Mrs. McCormick is described as about 45, and handsome woman and a good talker, who is estranged from her family and separated from her husband. She was a cousin to the deceased husband of Randall’s sister, Mrs. H.K. Pratt, who lives next door to her brother and their sister Mrs. Mabel Bennett. Out of consideration for that slim tie, McCormick and her son were recently welcomed into the Bennett-Randall manse when her habit of masquerading as a woman of means in order to secure fancy hotel lodgings for which she could not pay reached its inevitable conclusion.

But after a few days residence, McCormick’s odd, oftimes abusive behavior became distressing to the siblings. They believed her to be insane, and while sympathetic, demanded that she find alternate lodgings. She responded with a threat upon Randall’s life, so he swore out a warrant for her arrest. The lady ran away ahead of the Sheriff, but returned to break a window, whereupon she was captured.

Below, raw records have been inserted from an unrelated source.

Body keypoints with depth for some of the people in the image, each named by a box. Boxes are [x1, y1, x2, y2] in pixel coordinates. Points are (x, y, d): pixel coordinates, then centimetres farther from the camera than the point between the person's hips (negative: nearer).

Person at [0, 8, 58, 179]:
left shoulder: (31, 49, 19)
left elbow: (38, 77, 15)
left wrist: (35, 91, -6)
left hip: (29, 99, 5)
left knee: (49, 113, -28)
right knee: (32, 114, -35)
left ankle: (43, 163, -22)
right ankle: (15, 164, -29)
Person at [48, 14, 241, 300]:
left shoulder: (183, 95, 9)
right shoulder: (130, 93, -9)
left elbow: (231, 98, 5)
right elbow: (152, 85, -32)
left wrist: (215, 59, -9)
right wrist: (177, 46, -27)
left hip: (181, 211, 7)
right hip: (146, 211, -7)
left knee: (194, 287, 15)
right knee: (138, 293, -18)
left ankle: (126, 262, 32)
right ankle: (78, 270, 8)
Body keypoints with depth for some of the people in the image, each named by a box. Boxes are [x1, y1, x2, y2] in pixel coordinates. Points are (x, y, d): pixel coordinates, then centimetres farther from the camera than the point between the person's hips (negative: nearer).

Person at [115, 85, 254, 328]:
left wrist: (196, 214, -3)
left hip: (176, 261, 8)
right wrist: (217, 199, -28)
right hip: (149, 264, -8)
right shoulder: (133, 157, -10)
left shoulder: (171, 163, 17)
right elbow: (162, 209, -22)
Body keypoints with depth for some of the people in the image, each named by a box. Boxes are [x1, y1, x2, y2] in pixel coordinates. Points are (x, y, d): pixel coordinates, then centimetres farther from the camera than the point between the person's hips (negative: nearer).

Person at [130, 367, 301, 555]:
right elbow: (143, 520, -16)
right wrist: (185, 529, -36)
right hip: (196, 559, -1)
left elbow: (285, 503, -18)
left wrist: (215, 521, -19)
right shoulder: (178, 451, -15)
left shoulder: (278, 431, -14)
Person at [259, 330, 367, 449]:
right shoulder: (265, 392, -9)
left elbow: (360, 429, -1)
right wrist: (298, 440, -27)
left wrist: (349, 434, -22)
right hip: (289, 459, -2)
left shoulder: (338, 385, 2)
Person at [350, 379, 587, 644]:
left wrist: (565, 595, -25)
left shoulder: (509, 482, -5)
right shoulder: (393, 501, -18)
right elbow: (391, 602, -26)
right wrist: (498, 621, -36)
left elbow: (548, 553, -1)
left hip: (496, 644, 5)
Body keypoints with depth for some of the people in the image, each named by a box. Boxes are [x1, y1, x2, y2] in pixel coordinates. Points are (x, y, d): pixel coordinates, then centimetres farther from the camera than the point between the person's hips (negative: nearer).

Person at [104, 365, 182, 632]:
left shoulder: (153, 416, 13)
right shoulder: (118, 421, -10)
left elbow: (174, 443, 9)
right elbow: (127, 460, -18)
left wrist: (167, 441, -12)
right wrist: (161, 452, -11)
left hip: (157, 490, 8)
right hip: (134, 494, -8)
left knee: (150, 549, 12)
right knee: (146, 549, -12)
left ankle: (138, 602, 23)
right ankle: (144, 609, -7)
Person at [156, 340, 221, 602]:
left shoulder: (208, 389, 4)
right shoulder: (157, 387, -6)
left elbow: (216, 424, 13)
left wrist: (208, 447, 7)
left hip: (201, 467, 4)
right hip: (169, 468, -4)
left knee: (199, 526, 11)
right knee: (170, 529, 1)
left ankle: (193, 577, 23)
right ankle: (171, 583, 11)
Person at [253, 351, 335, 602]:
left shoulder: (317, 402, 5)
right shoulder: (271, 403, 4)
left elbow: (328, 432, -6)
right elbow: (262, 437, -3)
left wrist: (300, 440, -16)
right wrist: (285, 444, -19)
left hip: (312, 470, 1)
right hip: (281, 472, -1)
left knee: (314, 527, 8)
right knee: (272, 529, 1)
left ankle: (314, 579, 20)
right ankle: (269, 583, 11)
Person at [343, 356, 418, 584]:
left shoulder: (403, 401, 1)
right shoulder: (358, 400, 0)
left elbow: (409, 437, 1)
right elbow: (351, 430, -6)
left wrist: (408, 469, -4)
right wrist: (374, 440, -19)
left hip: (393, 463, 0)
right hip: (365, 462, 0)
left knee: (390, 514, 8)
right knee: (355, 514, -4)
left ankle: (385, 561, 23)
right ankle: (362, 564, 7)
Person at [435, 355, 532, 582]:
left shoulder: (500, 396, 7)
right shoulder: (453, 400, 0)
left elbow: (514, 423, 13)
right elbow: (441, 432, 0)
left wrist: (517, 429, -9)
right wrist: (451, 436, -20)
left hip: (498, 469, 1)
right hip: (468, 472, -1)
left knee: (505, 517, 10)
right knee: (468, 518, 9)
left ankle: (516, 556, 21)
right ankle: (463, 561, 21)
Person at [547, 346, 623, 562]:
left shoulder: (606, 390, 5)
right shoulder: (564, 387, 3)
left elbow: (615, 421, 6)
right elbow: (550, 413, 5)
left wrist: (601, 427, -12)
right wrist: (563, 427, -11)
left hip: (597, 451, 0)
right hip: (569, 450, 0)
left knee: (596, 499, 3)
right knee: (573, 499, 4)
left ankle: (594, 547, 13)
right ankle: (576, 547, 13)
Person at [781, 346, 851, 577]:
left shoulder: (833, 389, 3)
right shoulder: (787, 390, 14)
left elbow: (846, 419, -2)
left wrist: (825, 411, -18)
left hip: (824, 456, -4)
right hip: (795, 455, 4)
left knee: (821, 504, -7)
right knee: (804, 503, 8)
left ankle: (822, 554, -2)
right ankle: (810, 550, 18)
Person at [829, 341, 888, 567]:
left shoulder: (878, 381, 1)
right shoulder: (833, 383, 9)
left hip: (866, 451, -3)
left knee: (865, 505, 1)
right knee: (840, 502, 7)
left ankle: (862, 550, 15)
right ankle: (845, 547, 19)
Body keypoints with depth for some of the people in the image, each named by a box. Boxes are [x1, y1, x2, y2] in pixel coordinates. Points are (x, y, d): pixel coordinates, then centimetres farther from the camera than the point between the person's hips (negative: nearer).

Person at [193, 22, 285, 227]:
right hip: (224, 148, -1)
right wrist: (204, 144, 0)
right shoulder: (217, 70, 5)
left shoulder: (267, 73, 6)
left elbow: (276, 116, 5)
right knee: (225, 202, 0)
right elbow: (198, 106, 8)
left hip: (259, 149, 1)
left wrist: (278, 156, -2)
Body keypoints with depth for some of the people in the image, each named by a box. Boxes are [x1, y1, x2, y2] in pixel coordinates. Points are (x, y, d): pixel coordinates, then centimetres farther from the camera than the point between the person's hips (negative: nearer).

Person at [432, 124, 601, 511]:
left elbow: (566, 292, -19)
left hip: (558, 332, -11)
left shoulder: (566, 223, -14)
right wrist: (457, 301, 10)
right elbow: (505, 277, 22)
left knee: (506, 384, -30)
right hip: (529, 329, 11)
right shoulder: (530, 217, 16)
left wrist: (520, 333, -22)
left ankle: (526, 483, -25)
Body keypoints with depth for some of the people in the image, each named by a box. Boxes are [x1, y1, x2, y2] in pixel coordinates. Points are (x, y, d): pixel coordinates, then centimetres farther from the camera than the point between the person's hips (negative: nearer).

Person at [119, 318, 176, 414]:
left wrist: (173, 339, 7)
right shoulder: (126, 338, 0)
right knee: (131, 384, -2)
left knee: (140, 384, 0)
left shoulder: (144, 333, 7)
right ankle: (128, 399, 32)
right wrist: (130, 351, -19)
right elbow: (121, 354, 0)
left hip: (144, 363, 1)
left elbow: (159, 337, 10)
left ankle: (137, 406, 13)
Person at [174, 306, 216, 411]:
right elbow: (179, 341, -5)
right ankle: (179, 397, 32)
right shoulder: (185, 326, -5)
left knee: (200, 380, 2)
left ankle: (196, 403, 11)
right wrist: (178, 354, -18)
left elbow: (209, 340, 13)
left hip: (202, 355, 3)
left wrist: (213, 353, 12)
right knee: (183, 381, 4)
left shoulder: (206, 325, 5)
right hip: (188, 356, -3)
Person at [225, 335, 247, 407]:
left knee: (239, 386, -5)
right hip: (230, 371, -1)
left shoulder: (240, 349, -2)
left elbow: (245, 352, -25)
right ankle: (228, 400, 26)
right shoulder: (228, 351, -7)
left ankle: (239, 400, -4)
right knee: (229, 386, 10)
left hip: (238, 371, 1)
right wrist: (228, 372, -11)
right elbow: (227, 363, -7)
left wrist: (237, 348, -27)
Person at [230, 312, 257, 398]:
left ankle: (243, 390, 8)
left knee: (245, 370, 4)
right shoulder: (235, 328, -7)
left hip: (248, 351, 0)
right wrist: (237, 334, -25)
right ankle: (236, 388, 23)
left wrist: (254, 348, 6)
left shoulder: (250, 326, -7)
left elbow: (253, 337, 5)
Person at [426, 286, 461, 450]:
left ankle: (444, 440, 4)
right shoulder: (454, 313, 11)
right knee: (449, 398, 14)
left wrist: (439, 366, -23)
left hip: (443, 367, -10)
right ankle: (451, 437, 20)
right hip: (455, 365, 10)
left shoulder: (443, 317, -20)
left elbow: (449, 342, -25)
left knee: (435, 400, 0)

Randall expressed concern for 15-year-old Merrill, a strong boy who ought to be working rather than following his mad mama from hotel to hotel, absorbing her weird fantasies and parroting them back at police officers. Randall offered to help the boy, but Merrill refused, insisting he would stay with friends and fight for his mother’s freedom and the vast fortune of which she was being deprived.

Mad Mama?

May 13, 1907
Highland Park

15-year-old William McCormick visited the police to make a panicked plea for the salvation of his mother Janette, removed yesteday from 228 South Avenue 66 to the lunatics’ ward of the County Hospital. His mother is, William swears, quite sane, and her confinement the result of a family plot to steal her inheritance.

Mrs. McCormick is the primary beneficiary of a million dollar estate based in Denver, although much of the family lives on the west coast, including cousin Arthur Randall, in whose home the McCormicks had been staying.

Although no warrant for the woman’s arrest was ever produced, Superintendant Barber of the County Hospital accepted the word of the deputy sherrifs who brought the shrieking woman into his ward that such a warrant was in the hands of the Sheriff, and he refuses to release his captive until the case is investigated today.

Young McCormick explains, "After the death of my grandmother, mother and I came to the Coast. When our relatives learned that the greater portion of the property was left to mother and me, they began to plot. While we were in San Diego, Mrs. Belle M. Auston, who now lives in Black River Falls, Wis, and is my aunt, tried to kidnap me and was unsuccessful."

After this shock, the pair moved on to stay with a lady cousin in Ocean Park, then moved in with cousin Arthur. "He is the one who is making this trouble for mother. She is sane and has never been troubled with any symptoms of insanity. I believe that my uncles N.M. Phelps and A.D. Merrill of Denver have hired Randall to try to get mother in an asylum, so as to get her fortune! Phelps was left only $5000 by my grandmother’s will and Merrill was not mentioned. I am not very old, but I don’t want to see them harm mother."

The police sargeant told the youngster to contact the District Attorney.